== Segment start ==
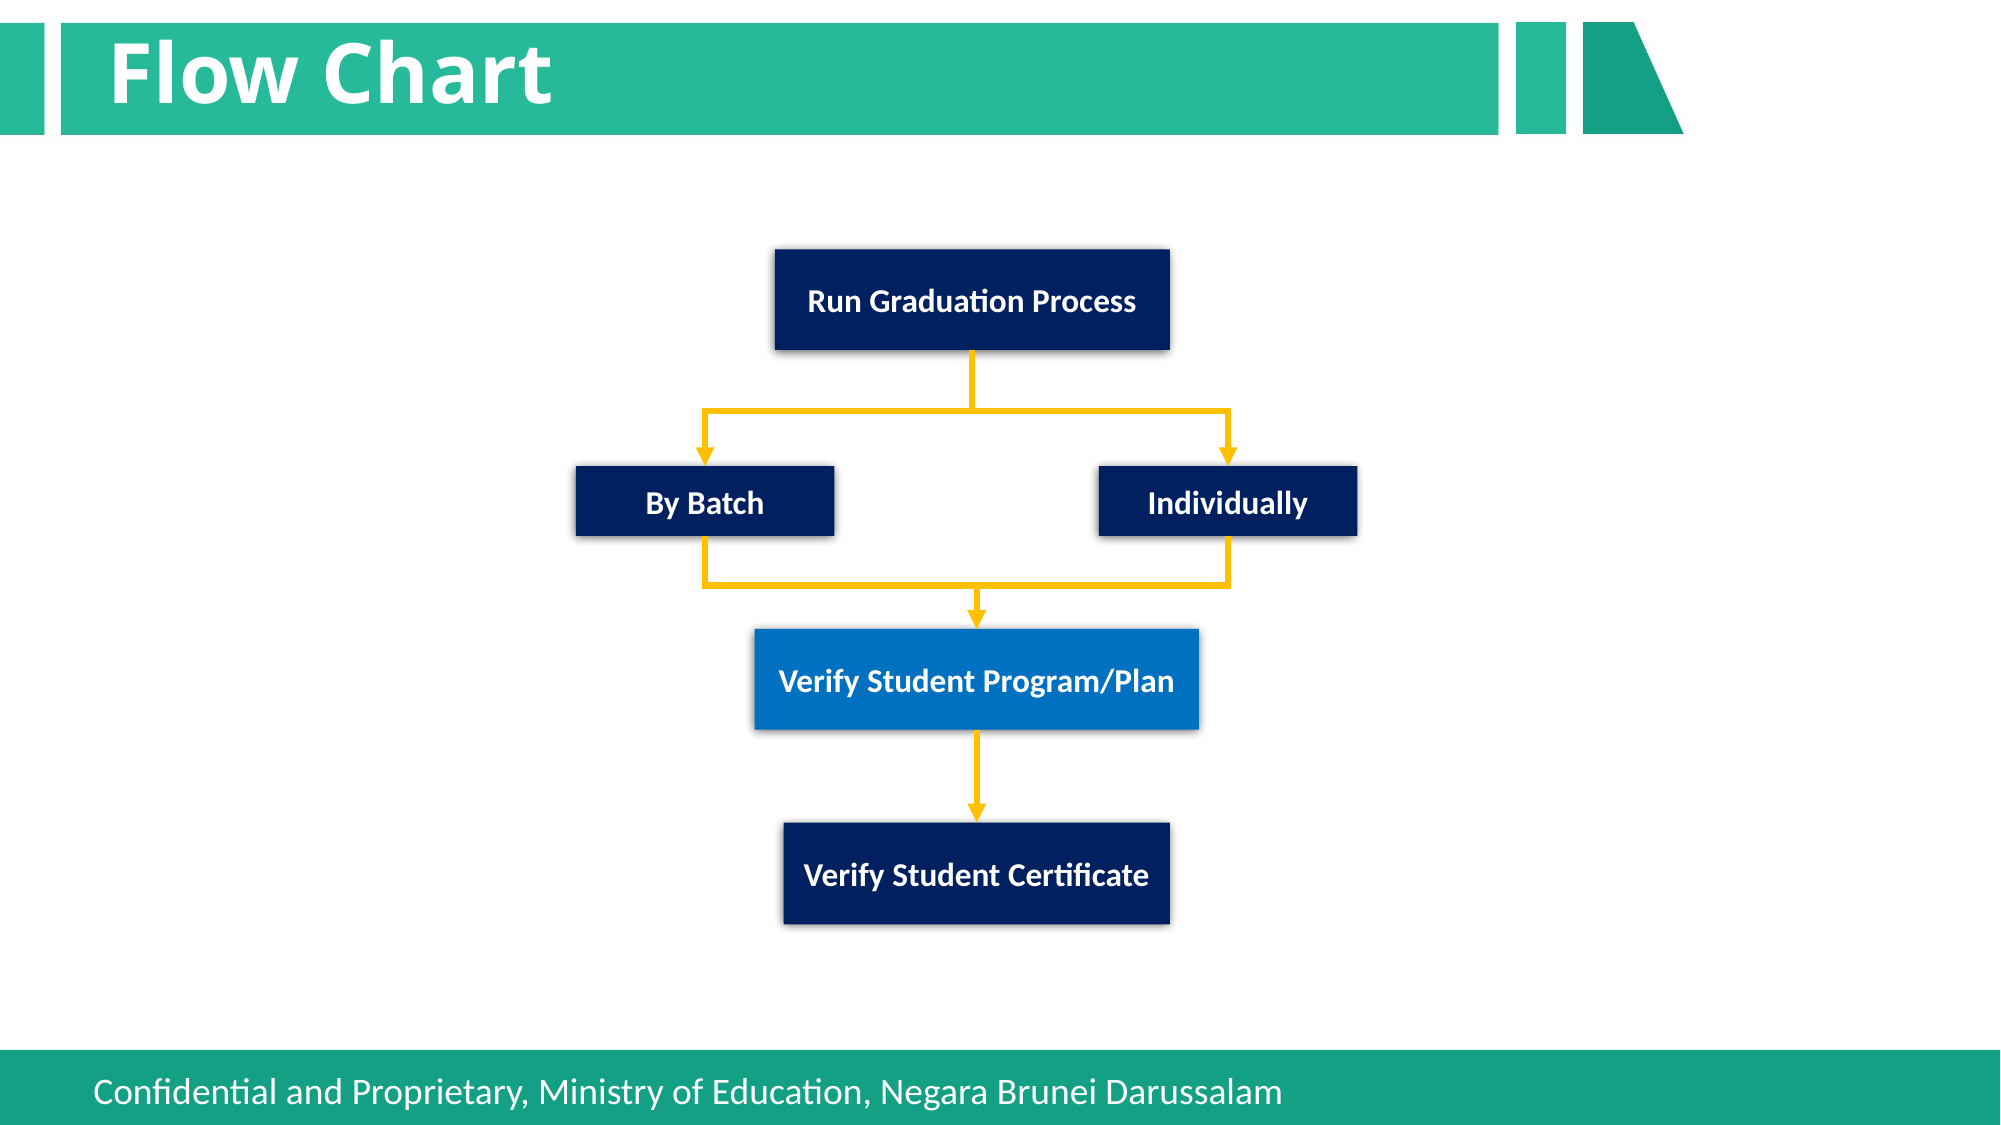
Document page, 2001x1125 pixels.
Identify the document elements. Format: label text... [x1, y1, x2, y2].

text_box Verify Student Program/Plan [754, 628, 1199, 730]
picture [0, 0, 2001, 1125]
title Flow Chart [92, 19, 1486, 134]
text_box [1056, 456, 1149, 709]
text_box Verify Student Certificate [783, 822, 1170, 925]
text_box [1042, 280, 1159, 537]
text_box By Batch [575, 466, 780, 536]
text_box Individually [1159, 466, 1358, 536]
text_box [794, 446, 888, 719]
text_box Run Graduation Process [774, 249, 1170, 350]
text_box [780, 274, 897, 542]
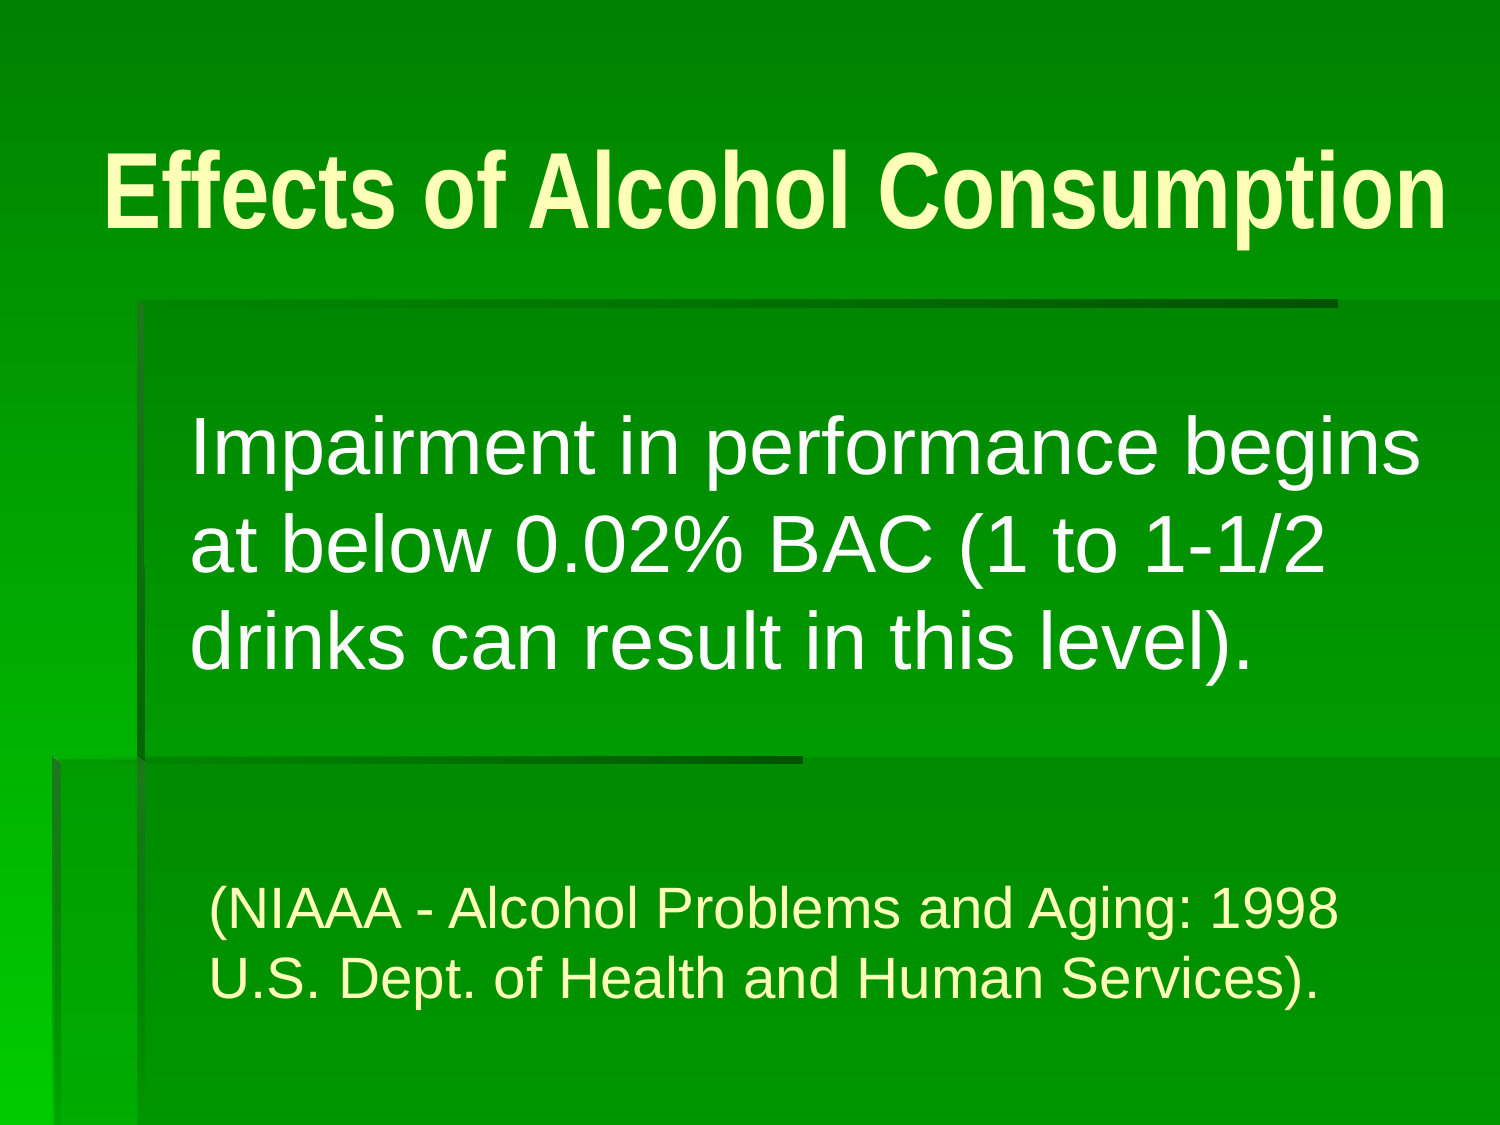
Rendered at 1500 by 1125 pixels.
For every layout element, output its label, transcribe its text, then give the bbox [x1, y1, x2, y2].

text_box Effects of Alcohol Consumption [87, 112, 1500, 258]
title Impairment in performance begins at below 0.02% BAC (1 to 1-1/2 drinks can result in this level). [174, 258, 1476, 831]
list (NIAAA - Alcohol Problems and Aging: 1998 U.S. Dept. of Health and Human Services). [137, 862, 1413, 1031]
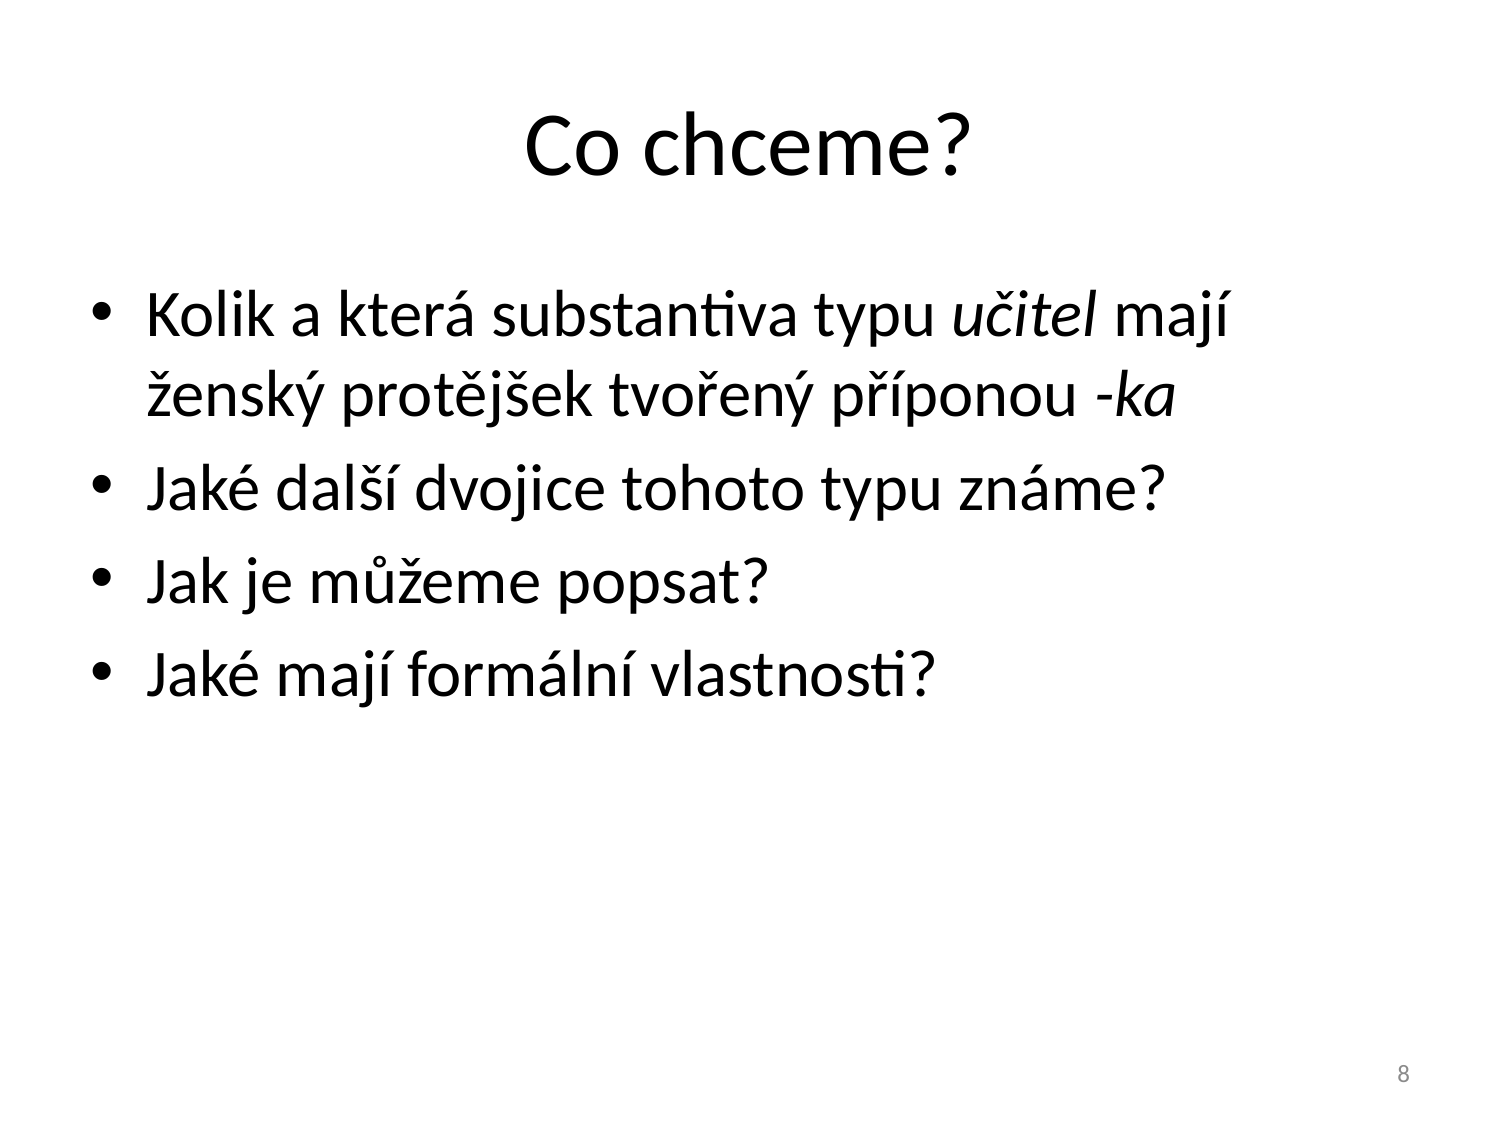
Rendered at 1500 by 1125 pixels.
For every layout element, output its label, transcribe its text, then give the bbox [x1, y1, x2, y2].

title Co chceme? [75, 45, 1425, 233]
slide_number 8 [1074, 1042, 1425, 1103]
list Kolik a která substantiva typu učitel mají ženský protějšek tvořený příponou -ka Jaké další dvojice tohoto typu známe? Jak je můžeme popsat? Jaké mají formální vlastnosti? [75, 262, 1425, 1005]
== Segment end ==
**Your goal:** Exact copy, no pictures: please print every record above as written.

**Result of the exercise:**
Document page, 2001x1125 pixels.
Identify the document elements. Format: label text... [x1, y1, x2, y2].

text_box Verify Student Program/Plan [754, 628, 1199, 730]
picture [0, 0, 2001, 1125]
title Flow Chart [92, 19, 1486, 134]
text_box [1056, 456, 1149, 709]
text_box Verify Student Certificate [783, 822, 1170, 925]
text_box [1042, 280, 1159, 537]
text_box By Batch [575, 466, 780, 536]
text_box Individually [1159, 466, 1358, 536]
text_box [794, 446, 888, 719]
text_box Run Graduation Process [774, 249, 1170, 350]
text_box [780, 274, 897, 542]
Rendered at 1500 by 1125 pixels.
For every layout element, output its label, transcribe its text, then give the bbox [x1, y1, x2, y2].

text_box Effects of Alcohol Consumption [87, 112, 1500, 258]
title Impairment in performance begins at below 0.02% BAC (1 to 1-1/2 drinks can result in this level). [174, 258, 1476, 831]
list (NIAAA - Alcohol Problems and Aging: 1998 U.S. Dept. of Health and Human Services). [137, 862, 1413, 1031]
Rendered at 1500 by 1125 pixels.
For every layout element, output its label, transcribe its text, then give the bbox [x1, y1, x2, y2].

title Co chceme? [75, 45, 1425, 233]
slide_number 8 [1074, 1042, 1425, 1103]
list Kolik a která substantiva typu učitel mají ženský protějšek tvořený příponou -ka Jaké další dvojice tohoto typu známe? Jak je můžeme popsat? Jaké mají formální vlastnosti? [75, 262, 1425, 1005]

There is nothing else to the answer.